How fal-awful?


Bill O'ReillyOne of the problems with the infotainment industry sector known as cable news is that it is, well, entertaining. Even when they’re not trying to be. To wit, during post-Irene coverage, a CNN anchor whose name escapes me, with a turd-under-the-nose blueblood sort of posture and delivery, was trying to cover first the people who were dumb enough to stay on outlying islands to the result that 2,500 of them are without road access to the mainland for perhaps two weeks. And then he tried to manage an interview with a woman who was among twenty-three stranded in a rural area of New York. The whole sequence was macabre.

But then there are the deliberate entertainers, the punditry hosts who raised FOX News to dominance or transformed the inept MSNBC into a GOP fundraising bogeyman. The persistent, even seemingly teflon Keith Olbermann has landed on his feet at Al Gore’s network, Current, with a version of Countdown that sounds much the same, and only looks any different as a matter of budget. And yes, we know Keith is politically active and wears his bias on his sleeve. Yes, we know how conservatives loathe him. But it’s so much more fun when he tells the latest story of FOX News’ Bill O’Reilly, himself a lightning rod of such comedic scale that you can’t write this kind of fiction. Mr. O’Reilly topped yesterday’s “Worst Persons in the World” list, and Olbermann clearly enjoyed the hell out of explaining the logic behind that:

You may recall years ago before he was fired from his syndicated radio show, that a caller mentioned my name to O’Reilly and he responded by saying that the caller’s name would then be turned over to Fox security, and soon he’d be receiving a little visit from the police. You may also recall there was a little problem with Bill and one of his producers, and his phone calls to her about three-ways and loofahs, and improbably about falafels.

Today, the two topics merged into one. This is going to be easier if I just read the first paragraph directly. Shall I?

“Last summer, Fox News anchor Bill O’Reilly came to believe that his wife was romantically involved with another man. Not just any man, but a police detective in the Long Island community they call home. So, O’Reilly did what any concerned husband would do, he pulled strings to get the police department’s internal affairs unit to investigate one of their own for messing with the wrong man’s lady.”

Wait, Internal Affairs investigated Mrs. O’Reilly’s alleged internal affair?
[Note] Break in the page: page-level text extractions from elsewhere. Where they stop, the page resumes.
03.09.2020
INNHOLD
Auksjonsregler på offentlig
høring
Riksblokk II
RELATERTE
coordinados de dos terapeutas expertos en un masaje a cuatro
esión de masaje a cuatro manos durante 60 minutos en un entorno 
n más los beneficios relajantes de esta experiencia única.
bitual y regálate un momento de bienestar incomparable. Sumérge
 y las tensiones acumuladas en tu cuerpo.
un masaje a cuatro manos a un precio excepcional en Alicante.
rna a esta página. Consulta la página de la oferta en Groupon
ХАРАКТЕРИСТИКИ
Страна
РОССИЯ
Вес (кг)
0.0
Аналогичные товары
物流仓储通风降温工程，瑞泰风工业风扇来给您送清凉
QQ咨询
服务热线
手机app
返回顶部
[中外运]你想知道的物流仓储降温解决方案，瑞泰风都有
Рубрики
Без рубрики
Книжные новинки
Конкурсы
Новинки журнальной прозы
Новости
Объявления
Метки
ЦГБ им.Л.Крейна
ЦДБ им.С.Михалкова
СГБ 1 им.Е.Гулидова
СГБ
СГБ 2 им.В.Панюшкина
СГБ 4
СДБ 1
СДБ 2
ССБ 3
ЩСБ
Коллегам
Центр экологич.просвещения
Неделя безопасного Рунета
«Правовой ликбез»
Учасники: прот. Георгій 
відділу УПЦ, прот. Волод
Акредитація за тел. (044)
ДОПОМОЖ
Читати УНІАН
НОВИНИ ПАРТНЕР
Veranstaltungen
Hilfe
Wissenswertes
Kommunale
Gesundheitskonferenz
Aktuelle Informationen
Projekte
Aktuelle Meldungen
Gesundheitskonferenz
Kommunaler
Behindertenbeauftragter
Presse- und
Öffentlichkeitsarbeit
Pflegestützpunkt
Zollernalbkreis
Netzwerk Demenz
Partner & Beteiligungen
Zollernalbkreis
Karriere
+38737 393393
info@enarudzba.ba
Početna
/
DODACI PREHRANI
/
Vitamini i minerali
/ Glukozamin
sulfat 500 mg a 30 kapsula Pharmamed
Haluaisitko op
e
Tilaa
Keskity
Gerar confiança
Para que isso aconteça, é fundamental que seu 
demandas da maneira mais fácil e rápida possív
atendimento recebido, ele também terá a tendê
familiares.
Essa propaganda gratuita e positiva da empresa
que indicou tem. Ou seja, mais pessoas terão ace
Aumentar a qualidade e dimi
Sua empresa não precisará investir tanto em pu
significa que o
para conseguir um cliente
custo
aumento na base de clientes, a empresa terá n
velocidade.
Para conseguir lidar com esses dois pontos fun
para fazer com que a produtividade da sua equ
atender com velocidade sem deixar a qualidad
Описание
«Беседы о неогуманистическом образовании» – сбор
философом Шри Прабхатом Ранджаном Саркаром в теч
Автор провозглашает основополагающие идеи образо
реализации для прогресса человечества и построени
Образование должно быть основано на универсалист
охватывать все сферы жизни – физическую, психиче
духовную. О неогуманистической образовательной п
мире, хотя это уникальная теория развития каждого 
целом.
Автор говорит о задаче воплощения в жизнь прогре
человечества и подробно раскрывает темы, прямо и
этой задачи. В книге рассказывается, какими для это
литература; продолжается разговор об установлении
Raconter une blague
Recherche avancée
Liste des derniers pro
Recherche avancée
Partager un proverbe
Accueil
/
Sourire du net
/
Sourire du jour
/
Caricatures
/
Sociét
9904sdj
Gawker has identified the Nassau County Internal Affairs Unit detective actually assigned to investigate Billo’s alleged cuckolder. “The source provided contemporaneous e-mail traffic to support his account. He told me, ‘You’ll never guess what happened to me the other day. Do you know Bill O’Reilly?’ I got called into my boss’ office saying they wanted me to meet with these two PIs”—that would be Private Investigators—”working for O’Reilly to go over some information because a detective was having an affair with O’Reilly’s wife.”

He’ll turn this over to Fox Security! He’ll be receiving a little visit from the local authorities!

“The investigation was highly sensitive for two reasons, the source said. One, it was ordered directly by then-police Commissioner Lawrence Mulvey, and, two, O’Reilly was at the time considering making a major donation to the Nassau County Police Department Foundation, a private, not-for-profit foundation Mulvey helped found in 2009 to raise money for construction of a planned $48 million police training facility at Nassau Community College. These internal affairs cops were on the case at the behest of Mulvey in order to get O’Reilly’s funds,” the source said.

Oh, great. So now it’s not trying to get the cops to get a cop to stop an alleged affair with Mrs. O’Reilly. It’s trying to get the cops to stop a cop to stop an alleged affair with Mrs. O’Reilly, in exchange for donations to the policemen’s charity. So where’s the evidence?

Unfortunately Gawker not only has records of Mrs. Billo buying her own house down the street from the family home, and being removed as a director of the O’Reilly Family Foundation, but the Nassau Police Commissioner kind of confirmed the investigation when he told them, “I don’t know if the investigation is ongoing or concluded,” Mulvey said, “so I wouldn’t comment.” You just did.